● **EXERCISE INSTRUCTIONS**
Can you quote the news story about Chuck Leonard's death word for word, from "His wife of" up to and including "service at 2 p.m."?

● **EXERCISE TEXT**
□ □ □
He was a beloved newscaster in Columbus for 38 years. Chuck Leonard dies
Chuck Leonard, who for 38 years was a beloved newscaster at WTVM in Columbus, has died.
His wife of 46 years, Carole Mashburn, confirmed the news Saturday to the Ledger-Enquirer. He died Friday night in Columbus Hospice., she said. Leonard was 71.
Mashburn, a retired Muscogee County School District teacher, wrote Tuesday night on her Facebook page that Leonard had begun receiving hospice care.
A combination of problems with his kidneys, heart and liver led to his health decline, Mashburn told the Ledger-Enquirer on Wednesday. Leonard retired from WTVM six years ago at the age of 65.
The obituary and funeral arrangements for Leonard, whose legal name is Charles “Charlie” Mashburn, were pending finalization before publication, but Mashburn said they tentatively have planned the memorial service to be Jan. 10 in First Baptist Church of Columbus, starting with visitation at 1 p.m., then the service at 2 p.m.
Tributes to Leonard poured onto his Facebook page Saturday. Among them:
- “Sweet dreams,” wrote former WTVM weathercaster Mitzi Oxford, “and rest knowing that everyone who has ever known and worked with you is telling your story!”
□ □ □
● **EXERCISE DATA**
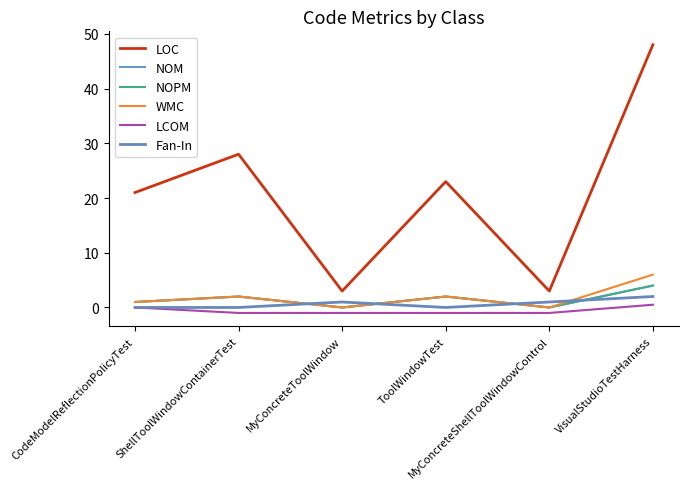

Does the chart have visible grid lines?

No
□ □ □
● **EXERCISE OUTPUT**
His wife of 46 years, Carole Mashburn, confirmed the news Saturday to the Ledger-Enquirer. He died Friday night in Columbus Hospice., she said. Leonard was 71.
Mashburn, a retired Muscogee County School District teacher, wrote Tuesday night on her Facebook page that Leonard had begun receiving hospice care.
A combination of problems with his kidneys, heart and liver led to his health decline, Mashburn told the Ledger-Enquirer on Wednesday. Leonard retired from WTVM six years ago at the age of 65.
The obituary and funeral arrangements for Leonard, whose legal name is Charles “Charlie” Mashburn, were pending finalization before publication, but Mashburn said they tentatively have planned the memorial service to be Jan. 10 in First Baptist Church of Columbus, starting with visitation at 1 p.m., then the service at 2 p.m.